**INSTRUCTIONS TO FOLLOW:**
Output every entry below word for word, without its pictures.

Scene edit records:
--- START ---
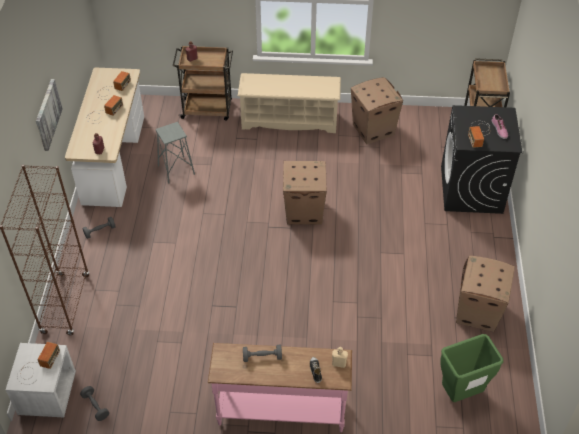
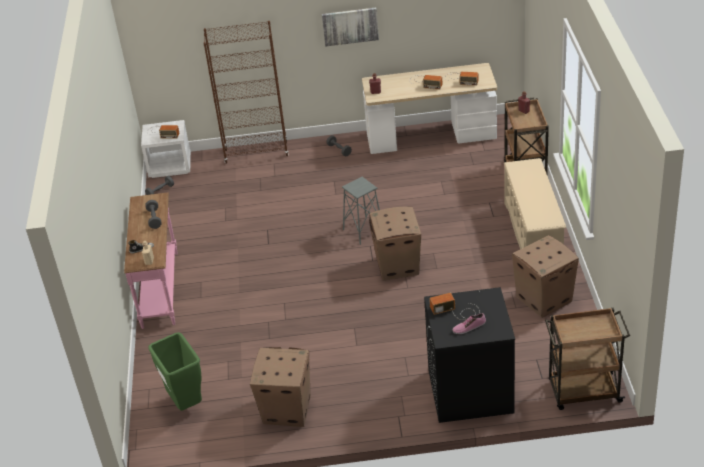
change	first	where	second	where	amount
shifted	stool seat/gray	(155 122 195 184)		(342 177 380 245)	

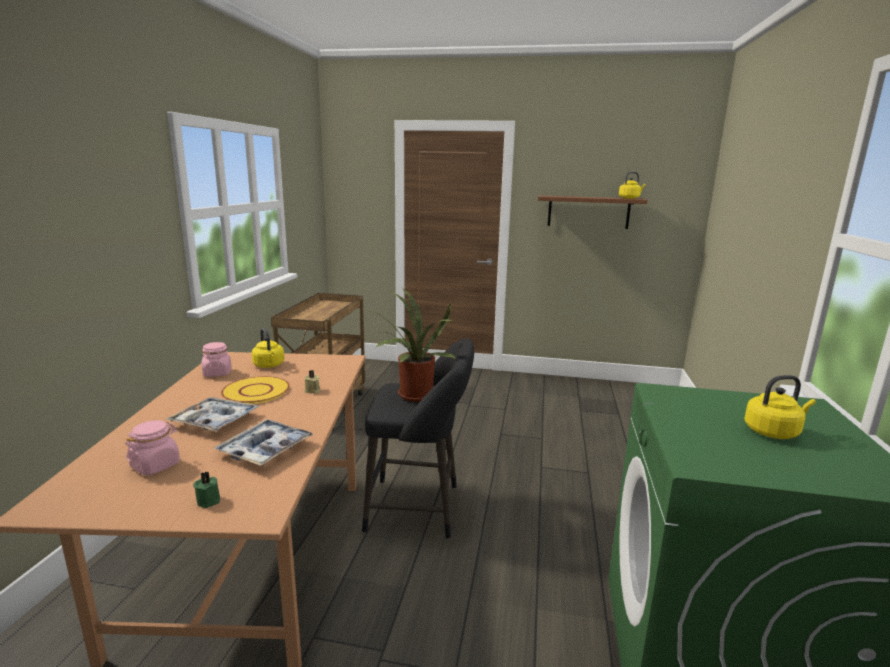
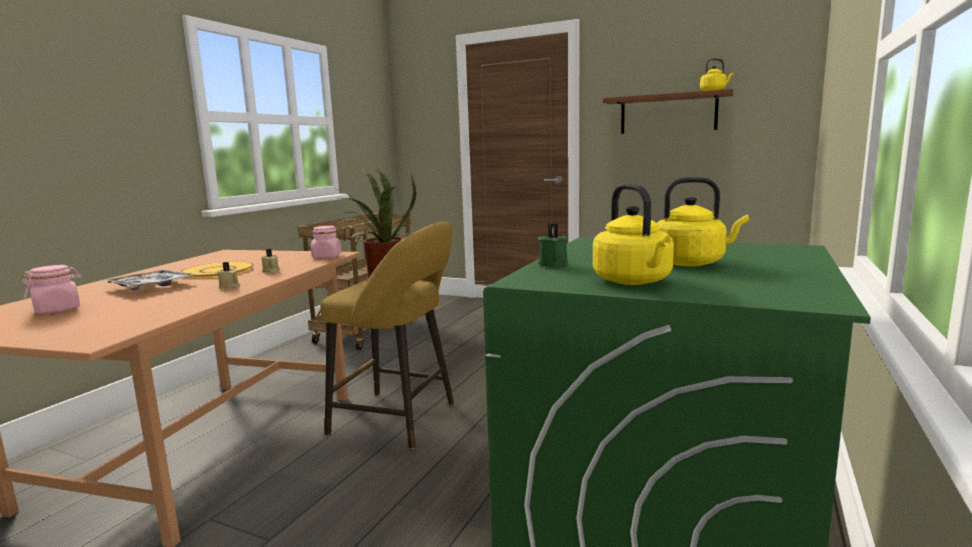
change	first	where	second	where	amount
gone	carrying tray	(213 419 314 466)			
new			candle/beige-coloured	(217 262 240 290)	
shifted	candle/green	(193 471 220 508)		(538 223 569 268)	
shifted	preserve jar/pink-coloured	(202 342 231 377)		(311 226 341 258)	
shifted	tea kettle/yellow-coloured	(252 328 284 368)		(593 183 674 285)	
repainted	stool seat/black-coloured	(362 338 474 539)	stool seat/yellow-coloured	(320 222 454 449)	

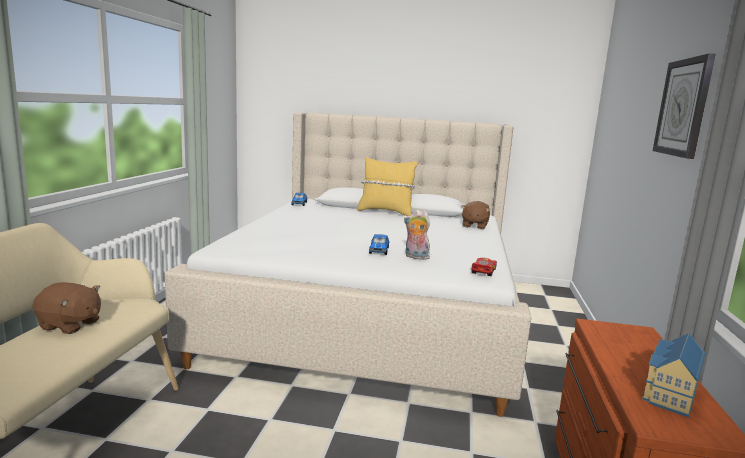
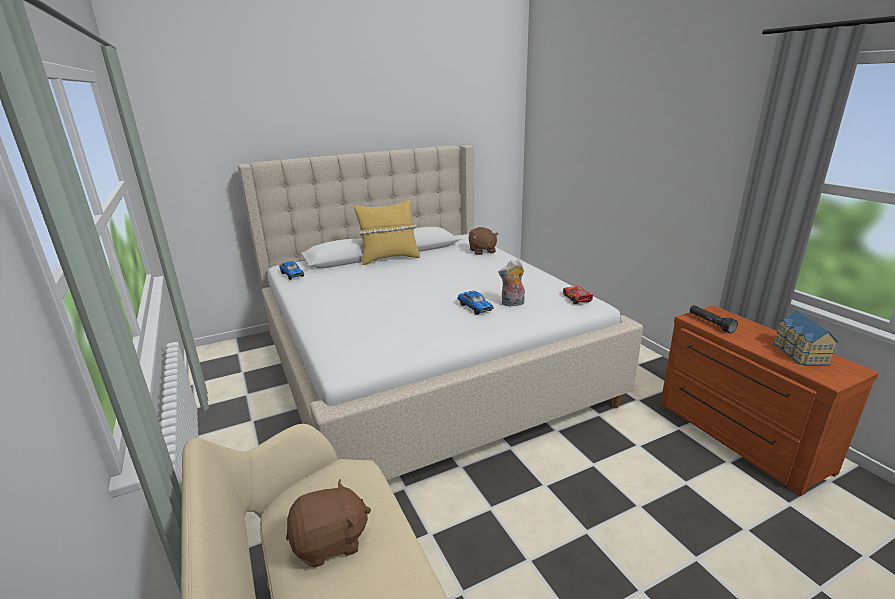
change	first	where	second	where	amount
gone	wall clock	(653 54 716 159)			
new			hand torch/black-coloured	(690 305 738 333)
--- END ---
**ANSWER TO THIS TASK:**
change	first	where	second	where	amount
shifted	stool seat/gray	(155 122 195 184)		(342 177 380 245)	

change	first	where	second	where	amount
gone	carrying tray	(213 419 314 466)			
new			candle/beige-coloured	(217 262 240 290)	
shifted	candle/green	(193 471 220 508)		(538 223 569 268)	
shifted	preserve jar/pink-coloured	(202 342 231 377)		(311 226 341 258)	
shifted	tea kettle/yellow-coloured	(252 328 284 368)		(593 183 674 285)	
repainted	stool seat/black-coloured	(362 338 474 539)	stool seat/yellow-coloured	(320 222 454 449)	

change	first	where	second	where	amount
gone	wall clock	(653 54 716 159)			
new			hand torch/black-coloured	(690 305 738 333)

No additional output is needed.